▶

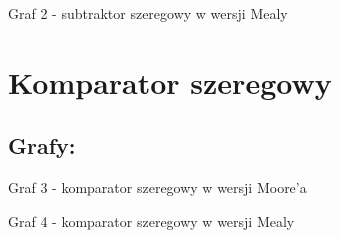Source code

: \documentclass[12pt,a4paper]{article}
\begin{document}
			
			\begin{center}
				Graf 2 - subtraktor szeregowy w wersji Mealy
			\end{center}
		
		\FloatBarrier
		\restoregeometry
		
	\section{Komparator szeregowy}
	
		\subsection{Grafy:}
		
			\begin{center}
				Graf 3 - komparator szeregowy w wersji Moore'a
			\end{center}
			
			\vspace{1.5cm}
			\begin{center}
				Graf 4 - komparator szeregowy w wersji Mealy
			\end{center}
	
\end{document}
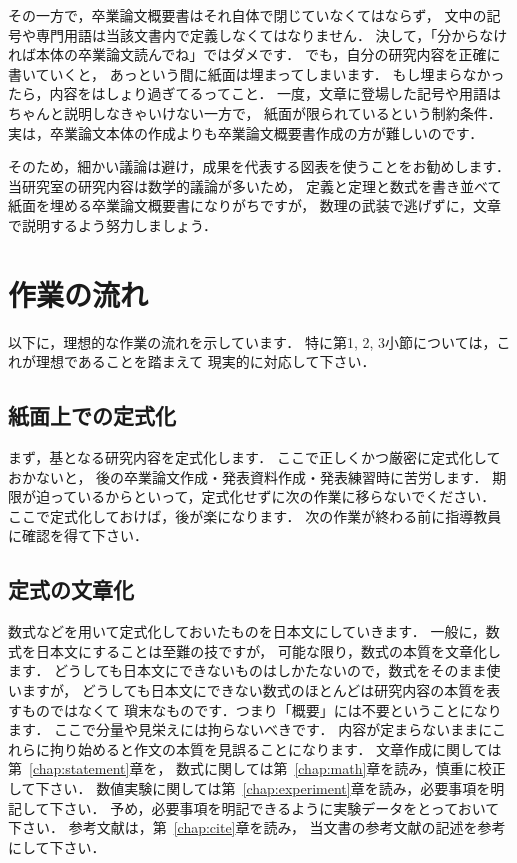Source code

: \documentclass[a4j,12pt,dvipdfmx,oneside]{jsbook}
\theoremstyle{definition}
\begin{document}
その一方で，卒業論文概要書はそれ自体で閉じていなくてはならず，
文中の記号や専門用語は当該文書内で定義しなくてはなりません．
決して，「分からなければ本体の卒業論文読んでね」ではダメです．
でも，自分の研究内容を正確に書いていくと，
あっという間に紙面は埋まってしまいます．
もし埋まらなかったら，内容をはしょり過ぎてるってこと．
一度，文章に登場した記号や用語はちゃんと説明しなきゃいけない一方で，
紙面が限られているという制約条件．
実は，卒業論文本体の作成よりも卒業論文概要書作成の方が難しいのです．

そのため，細かい議論は避け，成果を代表する図表を使うことをお勧めします．
当研究室の研究内容は数学的議論が多いため，
定義と定理と数式を書き並べて紙面を埋める卒業論文概要書になりがちですが，
数理の武装で逃げずに，文章で説明するよう努力しましょう．
%
%
%
\section{作業の流れ}\label{sec:abst_flow}
%
%
%
以下に，理想的な作業の流れを示しています．
特に第1, 2, 3小節については，これが理想であることを踏まえて
現実的に対応して下さい．
\subsection{紙面上での定式化}
まず，基となる研究内容を定式化します．
ここで正しくかつ厳密に定式化しておかないと，
後の卒業論文作成・発表資料作成・発表練習時に苦労します．
期限が迫っているからといって，定式化せずに次の作業に移らないでください．
ここで定式化しておけば，後が楽になります．
次の作業が終わる前に指導教員に確認を得て下さい．
%
%
%
\subsection{定式の文章化}
%
%
%
数式などを用いて定式化しておいたものを日本文にしていきます．
一般に，数式を日本文にすることは至難の技ですが，
可能な限り，数式の本質を文章化します．
どうしても日本文にできないものはしかたないので，数式をそのまま使いますが，
どうしても日本文にできない数式のほとんどは研究内容の本質を表すものではなくて
瑣末なものです．つまり「概要」には不要ということになります．
ここで分量や見栄えには拘らないべきです．
内容が定まらないままにこれらに拘り始めると作文の本質を見誤ることになります．
文章作成に関しては第~\ref{chap:statement}章を，
数式に関しては第~\ref{chap:math}章を読み，慎重に校正して下さい．
数値実験に関しては第~\ref{chap:experiment}章を読み，必要事項を明記して下さい．
予め，必要事項を明記できるように実験データをとっておいて下さい．
参考文献は，第~\ref{chap:cite}章を読み，
当文書の参考文献の記述を参考にして下さい．
%
%
%
%
\end{document}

◀

Please transcribe all of the records above exactly, leaving out any pictures.

Source code

: \documentclass[12pt,a4paper]{article}
\begin{document}
			
			\begin{center}
				Graf 2 - subtraktor szeregowy w wersji Mealy
			\end{center}
		
		\FloatBarrier
		\restoregeometry
		
	\section{Komparator szeregowy}
	
		\subsection{Grafy:}
		
			\begin{center}
				Graf 3 - komparator szeregowy w wersji Moore'a
			\end{center}
			
			\vspace{1.5cm}
			\begin{center}
				Graf 4 - komparator szeregowy w wersji Mealy
			\end{center}
	
\end{document}
Source code

: \documentclass[a4j,12pt,dvipdfmx,oneside]{jsbook}
\theoremstyle{definition}
\begin{document}
その一方で，卒業論文概要書はそれ自体で閉じていなくてはならず，
文中の記号や専門用語は当該文書内で定義しなくてはなりません．
決して，「分からなければ本体の卒業論文読んでね」ではダメです．
でも，自分の研究内容を正確に書いていくと，
あっという間に紙面は埋まってしまいます．
もし埋まらなかったら，内容をはしょり過ぎてるってこと．
一度，文章に登場した記号や用語はちゃんと説明しなきゃいけない一方で，
紙面が限られているという制約条件．
実は，卒業論文本体の作成よりも卒業論文概要書作成の方が難しいのです．

そのため，細かい議論は避け，成果を代表する図表を使うことをお勧めします．
当研究室の研究内容は数学的議論が多いため，
定義と定理と数式を書き並べて紙面を埋める卒業論文概要書になりがちですが，
数理の武装で逃げずに，文章で説明するよう努力しましょう．
%
%
%
\section{作業の流れ}\label{sec:abst_flow}
%
%
%
以下に，理想的な作業の流れを示しています．
特に第1, 2, 3小節については，これが理想であることを踏まえて
現実的に対応して下さい．
\subsection{紙面上での定式化}
まず，基となる研究内容を定式化します．
ここで正しくかつ厳密に定式化しておかないと，
後の卒業論文作成・発表資料作成・発表練習時に苦労します．
期限が迫っているからといって，定式化せずに次の作業に移らないでください．
ここで定式化しておけば，後が楽になります．
次の作業が終わる前に指導教員に確認を得て下さい．
%
%
%
\subsection{定式の文章化}
%
%
%
数式などを用いて定式化しておいたものを日本文にしていきます．
一般に，数式を日本文にすることは至難の技ですが，
可能な限り，数式の本質を文章化します．
どうしても日本文にできないものはしかたないので，数式をそのまま使いますが，
どうしても日本文にできない数式のほとんどは研究内容の本質を表すものではなくて
瑣末なものです．つまり「概要」には不要ということになります．
ここで分量や見栄えには拘らないべきです．
内容が定まらないままにこれらに拘り始めると作文の本質を見誤ることになります．
文章作成に関しては第~\ref{chap:statement}章を，
数式に関しては第~\ref{chap:math}章を読み，慎重に校正して下さい．
数値実験に関しては第~\ref{chap:experiment}章を読み，必要事項を明記して下さい．
予め，必要事項を明記できるように実験データをとっておいて下さい．
参考文献は，第~\ref{chap:cite}章を読み，
当文書の参考文献の記述を参考にして下さい．
%
%
%
%
\end{document}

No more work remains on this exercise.